» **Passage to read**
= Beginning of Section =

To validate the RRMSA-Net model’s capabilities in domain adaptation and handling complex backgrounds, we conducted comparative experiments on the LoveDA dataset against the PSPNet, SeNet, and HRNet models, all of which utilize the lightweight MobileNetV2 as their backbone network. The results, presented in
Table 5, indicate segmentation accuracy with the PSPNet model recording the lowest Mean Intersection over Union (MIoU) value, followed by SeNet and HRNet [
23]. This outcome suggests a shortfall in the feature-extraction capabilities of PSPNet, SeNet, and HRNet, particularly in distinguishing between urban and rural scene features within the LoveDA dataset. Rural scenes are predominantly composed of a few man-made features, like buildings and roads, alongside a vast number of natural objects, such as woodlands. Urban scenes, conversely, feature a blend of buildings and roads, with fewer natural elements. This variance in sample distribution and scale diversity poses challenges for the compared models in accurately classifying land objects.
RRMSA-Net enhances feature representation through the RRG module, utilizing the Expand Spatial Feature Overlay (ESFO) strategy and the Boundary Definition and Management (BDAM) mechanism to highlight critical features. Concurrently, the Multi-Scale Aggregation Scheme (MSAS) module improves the model’s grasp on contextual semantics by aggregating neighboring pixels. This comprehensive approach propelled the RRMSA-Net’s MIoU value to 91.3%. These findings underscore RRMSA-Net’s superior performance in processing remote sensing images with pronounced urban–rural contrasts, showcasing its strengths in multi-scale target recognition and domain adaptation.
In
Table 6, to verify the generalization ability of the RRMSA-Net model in macro land cover classification tasks, we performed a comparative experiment using the LandCoverNet dataset with the RefineNet [
24], SGR [
25], and ACNet [
26] models. All the compared models utilize ResNet-101 as the backbone network, and the experimental results are presented in
Table 6. In terms of segmentation accuracy, RefineNet exhibited the lowest MIoU value, while SGR and ACNet showed marginal improvements compared to RefineNet. The analysis revealed that the macro-geographical nature of the LandCoverNet dataset poses a challenge, indicating limitations in the generalization performance of the compared models across varying geographical environments. Additionally, the dataset employed 10 m resolution remote sensing images, which cannot offer precise pixel information akin to other high-resolution remote sensing images. This might have posed difficulties for the comparison models in identifying and extracting fine details from the images, thereby affecting segmentation accuracy. In comparison to the other three models, RRMSA-Net achieved a superior MIoU value of 45.21%. This is due to the enhanced understanding of the underlying semantic information of target features in remote sensing imagery provided by the RRG and MSAS modules. The results underscore the versatility of the RRMSA-NET model in handling diverse geographical regions and land types.

= End of Section =

» **Data below**
= Beginning of Section =

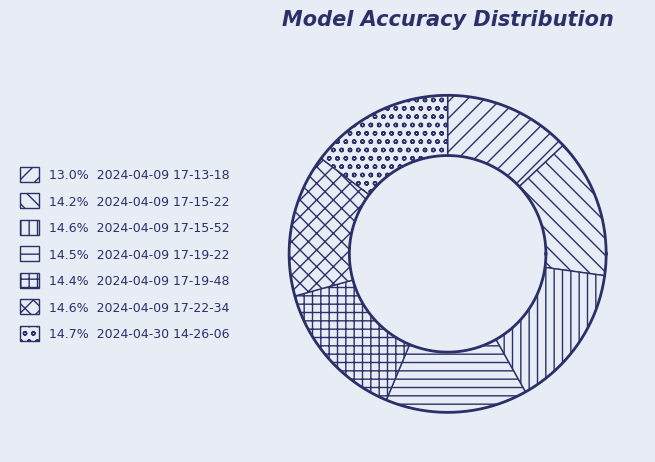

What percentage is the aryan_2024-04-09_17-19-22 slice, to the nearest percent?

14%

= End of Section =

Carry on the passage on RRMSA-Net from the point where it stops. The material has nothing to do with the passage on RRMSA-Net.

In
Table 7, to assess the capability of the RRMSA-Net model in processing unmanned aerial vehicle (UAV) imagery tasks, we conducted comparative experiments using the DroneDeploy dataset against models such as Attention+SSL [
27], CE2P [
28], and CNIF [
29], all of which incorporate the RRG module as their backbone network. The results are presented in
Table 3. In terms of segmentation accuracy, the model with Attention + SSL applied to PSPNet recorded the lowest Mean Intersection over Union (MIoU) value, followed by CE2P and CNIF. This outcome can be attributed to the susceptibility of UAV imagery to lighting conditions; shadows can obscure ground features, complicating the identification of areas concealed by shadows for the comparative models. Additionally, Attention + SSL, CE2P, and CNIF did not effectively retain sufficient detail when extracting higher level abstract features, failing to achieve a balance between global context and local detail information, which resulted in lower segmentation accuracy. In contrast, RRMSA-Net achieved the best performance with an MIoU value of 57.39%, thanks to the MSAS module’s employment of a sparse self-attention mechanism, which enhanced the model’s focus on target features, thereby improving segmentation accuracy. These findings underscore the RRMSA-Net model’s utility and robustness in handling UAV aerial imagery.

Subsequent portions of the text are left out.